Early in the speech, a single woman stood up and began yelling her protest. Suthers paused and waited until she was escorted out of the room. Several other individuals likewise interrupted Suthers throughout his speech, and were also led out of the room.
At one point, loud chanting could be heard just outside the doors of the massive hall. Around five protesters had gathered with signs outside the doors, and they were shown off the premise by police officers (see video at top).
Bailey, a 19-year-old black man, was shot multiple times in the back by police officers on Aug. 3 after he and another young man (identified as Bailey's cousin) were stopped because they matched the description of two men involved in an armed robbery. Body cam footage shows that, after an officer explained why he had stopped the men, and told them to keep their hands away from their waists, another officer approached to search them for weapons. At first, both men were cooperative, but then Bailey suddenly took off running. He was no longer holding his hands up. The officers fired, hitting Bailey multiple times.
The shooting caused an uproar in Colorado Springs, with Bailey supporters claiming police brutality and calling for an independent investigation of the shooting. (The El Paso County Sheriff's Office investigated the shooting, but Bailey supporters say that is a conflict of interest because Undersheriff Pete Carey is the former Colorado Springs police chief.)
There have been many protests since the shooting, including one shortly after the incident in which protesters gathered outside the Police Operations Center, and two white men approached the crowd and drew guns. The two men were arrested.
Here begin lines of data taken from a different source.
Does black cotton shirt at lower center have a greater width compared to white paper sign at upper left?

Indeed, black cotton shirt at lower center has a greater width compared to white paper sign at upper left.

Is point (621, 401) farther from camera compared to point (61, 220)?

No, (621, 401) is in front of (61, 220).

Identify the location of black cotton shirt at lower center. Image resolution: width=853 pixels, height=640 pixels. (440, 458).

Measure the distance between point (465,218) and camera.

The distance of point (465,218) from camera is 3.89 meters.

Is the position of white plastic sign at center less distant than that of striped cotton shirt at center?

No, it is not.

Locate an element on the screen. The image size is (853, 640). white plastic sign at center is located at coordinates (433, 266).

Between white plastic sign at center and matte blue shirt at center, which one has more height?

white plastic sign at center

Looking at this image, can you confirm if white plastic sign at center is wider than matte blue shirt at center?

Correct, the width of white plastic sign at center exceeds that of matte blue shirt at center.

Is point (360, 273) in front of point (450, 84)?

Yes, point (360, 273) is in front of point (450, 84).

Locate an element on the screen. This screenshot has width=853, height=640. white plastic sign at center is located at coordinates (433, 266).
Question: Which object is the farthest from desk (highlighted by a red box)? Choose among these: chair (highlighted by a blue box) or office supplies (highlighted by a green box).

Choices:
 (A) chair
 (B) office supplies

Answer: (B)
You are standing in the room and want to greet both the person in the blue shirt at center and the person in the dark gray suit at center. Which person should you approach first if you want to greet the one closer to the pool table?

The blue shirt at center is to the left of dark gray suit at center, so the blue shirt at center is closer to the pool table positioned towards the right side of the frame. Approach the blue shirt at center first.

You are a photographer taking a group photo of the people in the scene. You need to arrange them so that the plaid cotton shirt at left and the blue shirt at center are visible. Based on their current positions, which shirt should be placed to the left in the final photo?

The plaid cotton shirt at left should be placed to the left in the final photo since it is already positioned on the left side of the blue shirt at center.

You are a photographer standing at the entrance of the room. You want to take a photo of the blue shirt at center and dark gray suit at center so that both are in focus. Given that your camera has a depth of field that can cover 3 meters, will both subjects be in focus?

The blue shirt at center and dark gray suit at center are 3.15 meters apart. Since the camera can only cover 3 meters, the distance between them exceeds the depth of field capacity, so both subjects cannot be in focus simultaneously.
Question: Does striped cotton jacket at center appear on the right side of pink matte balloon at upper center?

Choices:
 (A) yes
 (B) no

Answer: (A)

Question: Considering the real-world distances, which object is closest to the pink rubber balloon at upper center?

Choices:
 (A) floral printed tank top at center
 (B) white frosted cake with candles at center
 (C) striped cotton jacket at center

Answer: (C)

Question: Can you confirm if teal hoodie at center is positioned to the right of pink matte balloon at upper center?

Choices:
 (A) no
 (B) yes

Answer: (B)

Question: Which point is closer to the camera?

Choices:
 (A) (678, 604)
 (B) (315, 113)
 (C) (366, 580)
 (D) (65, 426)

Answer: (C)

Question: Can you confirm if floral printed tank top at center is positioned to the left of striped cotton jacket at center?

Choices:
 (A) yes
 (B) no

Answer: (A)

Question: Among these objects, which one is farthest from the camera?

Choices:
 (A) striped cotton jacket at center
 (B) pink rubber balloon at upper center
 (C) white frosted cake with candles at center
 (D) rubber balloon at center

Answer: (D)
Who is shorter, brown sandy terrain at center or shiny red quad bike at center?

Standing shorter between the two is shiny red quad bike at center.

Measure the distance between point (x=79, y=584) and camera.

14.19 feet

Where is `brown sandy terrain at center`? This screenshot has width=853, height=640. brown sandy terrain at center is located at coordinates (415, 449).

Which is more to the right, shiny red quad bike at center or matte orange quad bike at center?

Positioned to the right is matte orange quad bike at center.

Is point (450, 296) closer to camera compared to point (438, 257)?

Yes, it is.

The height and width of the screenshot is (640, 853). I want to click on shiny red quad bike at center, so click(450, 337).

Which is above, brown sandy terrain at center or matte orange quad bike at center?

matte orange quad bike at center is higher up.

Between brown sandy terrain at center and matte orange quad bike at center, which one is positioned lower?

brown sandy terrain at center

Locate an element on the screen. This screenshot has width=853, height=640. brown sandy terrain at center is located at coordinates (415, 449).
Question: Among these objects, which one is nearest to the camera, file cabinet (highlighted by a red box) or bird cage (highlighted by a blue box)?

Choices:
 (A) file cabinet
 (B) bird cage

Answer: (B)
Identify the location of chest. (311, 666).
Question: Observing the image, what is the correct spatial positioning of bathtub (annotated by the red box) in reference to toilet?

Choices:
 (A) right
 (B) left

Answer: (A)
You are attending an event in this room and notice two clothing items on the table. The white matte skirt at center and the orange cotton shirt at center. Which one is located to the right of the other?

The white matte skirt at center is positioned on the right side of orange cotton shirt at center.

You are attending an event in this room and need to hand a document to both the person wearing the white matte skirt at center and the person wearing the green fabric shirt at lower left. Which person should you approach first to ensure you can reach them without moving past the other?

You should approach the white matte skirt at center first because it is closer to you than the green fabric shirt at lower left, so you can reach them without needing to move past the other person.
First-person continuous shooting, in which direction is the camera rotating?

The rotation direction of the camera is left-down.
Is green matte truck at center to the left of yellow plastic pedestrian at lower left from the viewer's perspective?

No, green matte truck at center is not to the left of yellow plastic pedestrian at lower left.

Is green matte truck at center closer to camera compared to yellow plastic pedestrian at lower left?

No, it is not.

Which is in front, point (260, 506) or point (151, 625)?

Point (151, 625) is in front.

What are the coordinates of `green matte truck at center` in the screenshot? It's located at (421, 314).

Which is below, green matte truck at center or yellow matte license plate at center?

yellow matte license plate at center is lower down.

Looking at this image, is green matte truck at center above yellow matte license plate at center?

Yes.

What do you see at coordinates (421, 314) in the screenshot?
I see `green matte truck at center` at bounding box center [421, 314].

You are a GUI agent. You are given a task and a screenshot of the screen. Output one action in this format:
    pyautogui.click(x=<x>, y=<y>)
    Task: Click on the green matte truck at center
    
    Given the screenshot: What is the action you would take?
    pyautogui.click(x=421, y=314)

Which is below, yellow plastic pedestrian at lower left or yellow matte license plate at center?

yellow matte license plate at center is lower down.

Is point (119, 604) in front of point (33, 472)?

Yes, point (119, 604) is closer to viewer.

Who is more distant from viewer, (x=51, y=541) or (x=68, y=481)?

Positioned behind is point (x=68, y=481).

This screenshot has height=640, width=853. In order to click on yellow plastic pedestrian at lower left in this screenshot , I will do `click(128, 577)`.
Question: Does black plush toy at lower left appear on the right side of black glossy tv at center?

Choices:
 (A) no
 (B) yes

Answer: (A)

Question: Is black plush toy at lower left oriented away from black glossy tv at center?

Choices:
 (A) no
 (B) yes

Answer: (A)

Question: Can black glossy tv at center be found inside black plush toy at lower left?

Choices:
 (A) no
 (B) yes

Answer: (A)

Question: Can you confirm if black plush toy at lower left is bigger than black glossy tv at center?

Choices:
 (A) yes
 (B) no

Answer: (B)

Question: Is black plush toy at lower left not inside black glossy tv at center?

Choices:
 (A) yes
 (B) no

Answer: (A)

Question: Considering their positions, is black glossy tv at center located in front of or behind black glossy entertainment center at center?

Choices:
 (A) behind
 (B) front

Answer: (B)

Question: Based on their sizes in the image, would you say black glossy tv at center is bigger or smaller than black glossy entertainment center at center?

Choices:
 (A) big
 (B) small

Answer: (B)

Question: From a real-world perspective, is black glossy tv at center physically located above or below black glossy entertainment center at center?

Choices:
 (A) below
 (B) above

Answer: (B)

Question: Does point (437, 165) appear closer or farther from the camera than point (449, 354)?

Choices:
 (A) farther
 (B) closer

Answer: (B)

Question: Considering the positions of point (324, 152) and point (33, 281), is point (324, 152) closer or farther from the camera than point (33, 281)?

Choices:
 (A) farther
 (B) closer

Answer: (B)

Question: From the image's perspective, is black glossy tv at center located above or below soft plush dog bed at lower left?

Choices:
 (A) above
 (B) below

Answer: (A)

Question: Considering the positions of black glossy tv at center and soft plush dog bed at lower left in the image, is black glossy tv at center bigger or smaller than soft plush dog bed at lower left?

On Sept. 10, Bailey supporters made themselves known at the Indy and Colorado Springs Business Journal's (a sister publication of the Independent) town hall with Attorney General Phil Weiser.
Suthers largely ignored the protests at his speech but — directly after a protester was removed — he received a standing ovation when he said he planned to add more police officers and firefighters.
"I personally believe there is no more difficult job in America’s cities today than serving as a police officer," he added. "You have to make split second decisions to protect your community and yourself. As we saw again last month in our city, those decisions can have fatal consequences and should be subject to scrutiny to determine if the officers have acted in accordance with law. But our police officers, just like everyone else, should have the benefit of due process and the rule of law. My request of our community is that we recognize that all our first responders have tough jobs, and when you see them in our community, please thank them for the difficult but very necessary service they perform. They need and deserve our support."
That earned another standing ovation, as did a short video of Officer Cem Duzel, who was shot in the face by an armed suspect in 2018. Duzel is still recovering from his injuries.
The mayor's speech was mostly positive, stressing the city's continued recognition as a great place to live and its strong economy. He noted that voter-approved taxes have improved road and stormwater infrastructure, and lauded major projects like the Summit House and the City for Champions projects.
The mayor did acknowledge that both affordable housing and homelessness are major challenges for the city, but said major strides are being made to address those needs.
"The City Council and I will use all of the tools in our toolbox to facilitate the expansion of affordable housing in Colorado Springs," he said. "The City is completing a comprehensive affordable housing plan designed to allow for the construction, preservation, and opportunities to purchase at least an average of 1,000 affordable units per year going forward."
J. Adrian Stanley
A large crowd showed up to hear Mayor John Suthers deliver his fifth State of the City speech.
The mayor also noted that while he was relieved to see Interstate 25 expanded between Monument and Castle Rock, he was concerned that the state lacked the needed transportation dollars to adequately address the needs of state roads in Colorado Springs, from Powers Boulevard to U.S. 24.